Extracted text data from pages
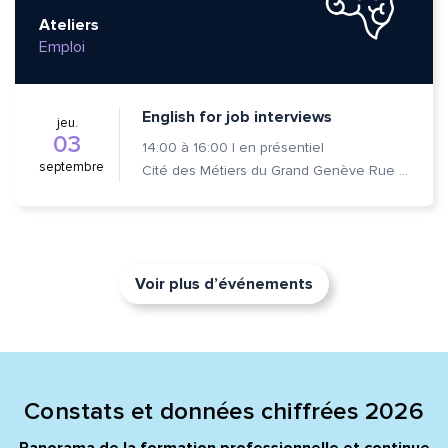
Ateliers
Emploi
English for job interviews
jeu.
03
14:00
à
16:00
|
en présentiel
septembre
Cité des Métiers du Grand Genève Rue Prévost-Martin 6 1205 Genève
Voir plus d’événements
Constats et données chiffrées 2026
Panorama de la formation professionnelle et continue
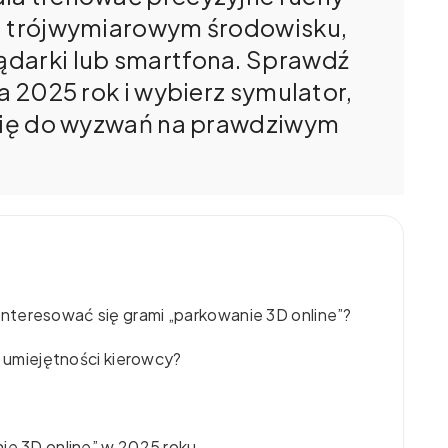
m, trójwymiarowym środowisku,
ądarki lub smartfona. Sprawdź
a 2025 rok i wybierz symulator,
 Cię do wyzwań na prawdziwym
nteresować się grami „parkowanie 3D online”?
e umiejętności kierowcy?
ie 3D online” w 2025 roku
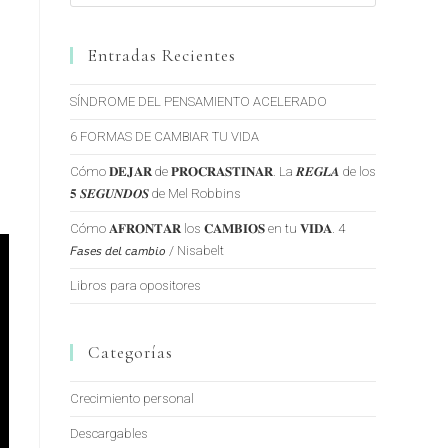
Entradas Recientes
SÍNDROME DEL PENSAMIENTO ACELERADO
6 FORMAS DE CAMBIAR TU VIDA
Cómo 𝐃𝐄𝐉𝐀𝐑 de 𝐏𝐑𝐎𝐂𝐑𝐀𝐒𝐓𝐈𝐍𝐀𝐑. La 𝑹𝑬𝑮𝑳𝑨 de los
𝟓 𝑺𝑬𝑮𝑼𝑵𝑫𝑶𝑺 de Mel Robbins
Cómo 𝐀𝐅𝐑𝐎𝐍𝐓𝐀𝐑 los 𝐂𝐀𝐌𝐁𝐈𝐎𝐒 en tu 𝐕𝐈𝐃𝐀. 4
𝘍𝘢𝘴𝘦𝘴 𝘥𝘦𝘭 𝘤𝘢𝘮𝘣𝘪𝘰 / Nisabelt
Libros para opositores
Categorías
Crecimiento personal
Descargables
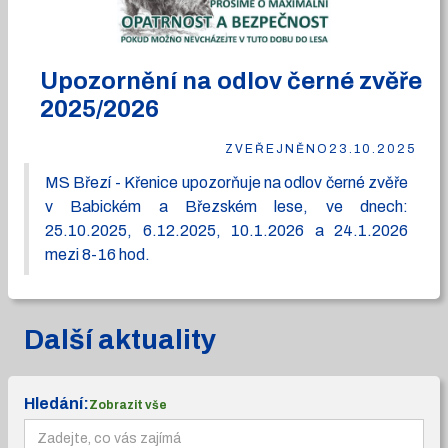
Upozornění na odlov černé zvěře
2025/2026
ZVEŘEJNĚNO
23.10.2025
MS Březí - Křenice upozorňuje na odlov černé zvěře
v Babickém a Březském lese, ve dnech:
25.10.2025, 6.12.2025, 10.1.2026 a 24.1.2026
mezi 8-16 hod.
Další aktuality
Hledání:
Zobrazit vše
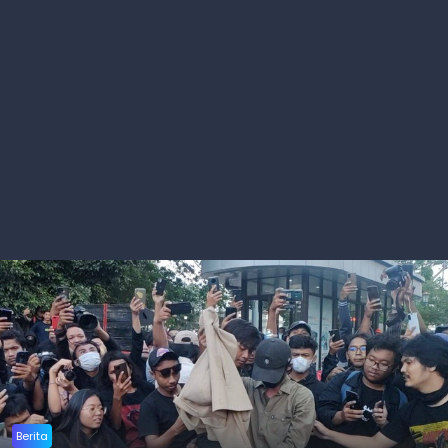
Berita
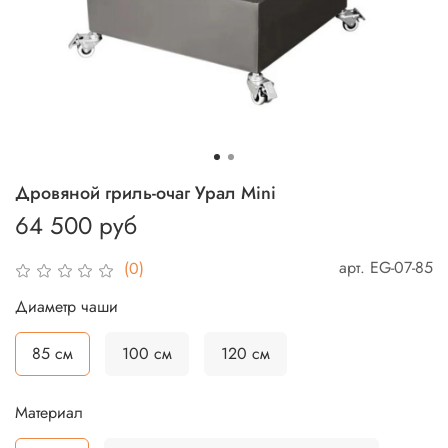
Дровяной гриль-очаг Урал Mini
64 500 руб
арт.
EG-07-85
(0)
Диаметр чаши
85 см
100 см
120 см
Материал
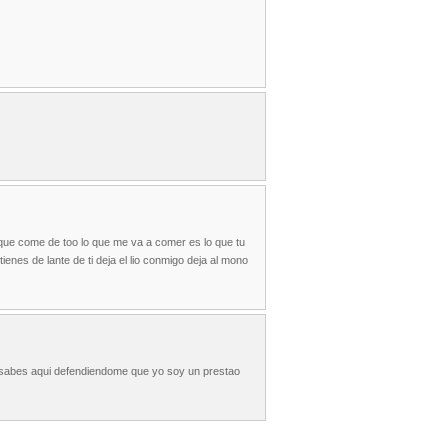
 que come de too lo que me va a comer es lo que tu
ienes de lante de ti deja el lio conmigo deja al mono
u sabes aqui defendiendome que yo soy un prestao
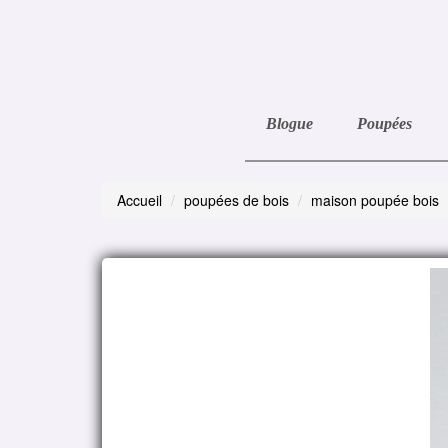
Blogue
Poupées
Accueil
poupées de bois
maison poupée bois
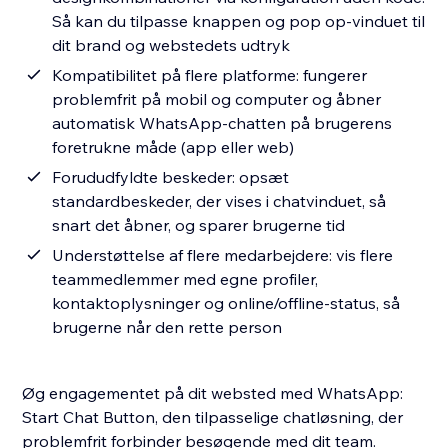
Så kan du tilpasse knappen og pop op-vinduet til
dit brand og webstedets udtryk
Kompatibilitet på flere platforme: fungerer
problemfrit på mobil og computer og åbner
automatisk WhatsApp-chatten på brugerens
foretrukne måde (app eller web)
Forududfyldte beskeder: opsæt
standardbeskeder, der vises i chatvinduet, så
snart det åbner, og sparer brugerne tid
Understøttelse af flere medarbejdere: vis flere
teammedlemmer med egne profiler,
kontaktoplysninger og online/offline-status, så
brugerne når den rette person
Øg engagementet på dit websted med WhatsApp:
Start Chat Button, den tilpasselige chatløsning, der
problemfrit forbinder besøgende med dit team.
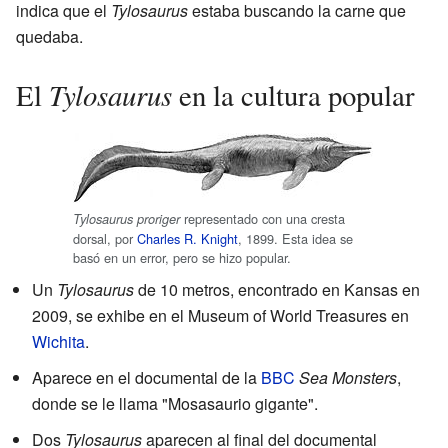
indica que el
Tylosaurus
estaba buscando la carne que
quedaba.
Tylosaurus
El
en la cultura popular
representado con una cresta
Tylosaurus proriger
dorsal, por
Charles R. Knight
, 1899. Esta idea se
basó en un error, pero se hizo popular.
Un
Tylosaurus
de 10 metros, encontrado en Kansas en
2009, se exhibe en el Museum of World Treasures en
Wichita
.
Aparece en el documental de la
BBC
Sea Monsters
,
donde se le llama "Mosasaurio gigante".
Dos
Tylosaurus
aparecen al final del documental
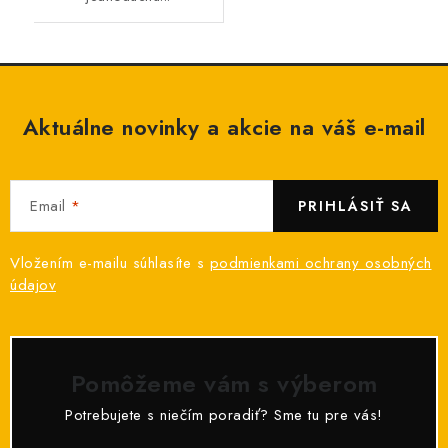
Aktuálne novinky a akcie na váš e-mail
Email
PRIHLÁSIŤ SA
Vložením e-mailu súhlasíte s
podmienkami ochrany osobných
údajov
Pomôžeme vám s výberom
Potrebujete s niečím poradiť? Sme tu pre vás!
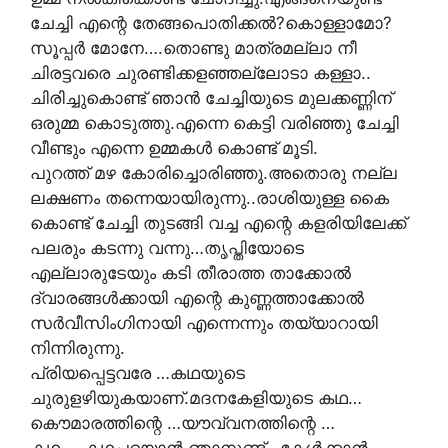
ചേച്ചി എന്റെ തേങ്ങപൊതിക്കല്‍?കൊള്ളാമോ?
സൂപ്പര്‍ മോനേ….തൊണ്ടു മാത്രമല്ലാ നീ
ചിരട്ടവരെ ചുരണ്ടിക്കളഞ്ഞല്ലോടാ കള്ളാ..
ചിരിച്ചുകൊണ്ട് ഞാന്‍ ചേച്ചിയുടെ മുലക്കണ്ണിന്‌
ഒരുമ്മ കൊടുത്തു.എന്നെ കെട്ടി വരിഞ്ഞു ചേച്ചി
വീണ്ടും എന്നെ ഉമ്മകള്‍ കൊണ്ട് മൂടി.
പുറത്ത് മഴ കോരിച്ചൊരിഞ്ഞു.അതൊരു നല്ല
ലക്ഷണം തന്നെയായിരുന്നു..രാശിയുള്ള കൈ
കൊണ്ട് ചേച്ചി തുടങ്ങി വച്ച എന്റെ കളരിയിലേക്ക്
പലരും കടന്നു വന്നു…തൃപ്തിയോടെ
എല്ലാരുടേയും കടി തീരാത്ത താക്കോല്‍
ദ്വാരങ്ങള്‍ക്കായി എന്റെ കുണ്ണത്താക്കോല്‍
സര്‍വീസിംഗിനായി എന്നെന്നും തയ്യാറായി
നിന്നിരുന്നു.
പ്രിയപ്പെട്ടവരേ …കഥയുടെ
ചുരുളഴിയുകയാണ്‌.മദനകേളിയുടെ കഥ…
കൌമാരത്തിന്റെ …യൗവ്വനത്തിന്റെ …
കഥ…..കഥപറയാൻ ഞാനുണ്ട് ..കേൾക്കാൻ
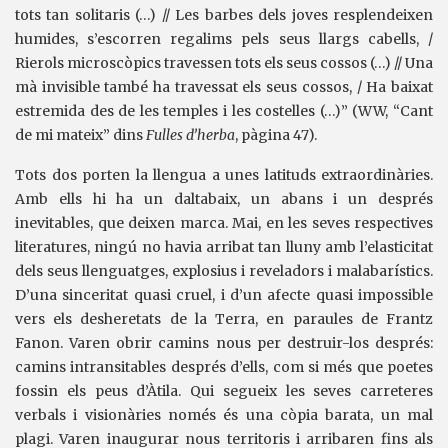
tots tan solitaris (…) // Les barbes dels joves resplendeixen
humides, s’escorren regalims pels seus llargs cabells, /
Rierols microscòpics travessen tots els seus cossos (…) // Una
mà invisible també ha travessat els seus cossos, / Ha baixat
estremida des de les temples i les costelles (…)” (WW, “Cant
de mi mateix” dins
Fulles d’herba
, pàgina 47).
Tots dos porten la llengua a unes latituds extraordinàries.
Amb ells hi ha un daltabaix, un abans i un després
inevitables, que deixen marca. Mai, en les seves respectives
literatures, ningú no havia arribat tan lluny amb l’elasticitat
dels seus llenguatges, explosius i reveladors i malabarístics.
D’una sinceritat quasi cruel, i d’un afecte quasi impossible
vers els desheretats de la Terra, en paraules de Frantz
Fanon. Varen obrir camins nous per destruir-los després:
camins intransitables després d’ells, com si més que poetes
fossin els peus d’Àtila. Qui segueix les seves carreteres
verbals i visionàries només és una còpia barata, un mal
plagi. Varen inaugurar nous territoris i arribaren fins als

• [Exercise]: Reproduce verbatim the entries from their beginning through the line containing "w 2025 roku", including that line, and leave out the pictures.

• [Answer]:
Ateliers
Emploi
English for job interviews
jeu.
03
14:00
à
16:00
|
en présentiel
septembre
Cité des Métiers du Grand Genève Rue Prévost-Martin 6 1205 Genève
Voir plus d’événements
Constats et données chiffrées 2026
Panorama de la formation professionnelle et continue
m, trójwymiarowym środowisku,
ądarki lub smartfona. Sprawdź
a 2025 rok i wybierz symulator,
 Cię do wyzwań na prawdziwym
nteresować się grami „parkowanie 3D online”?
e umiejętności kierowcy?
ie 3D online” w 2025 roku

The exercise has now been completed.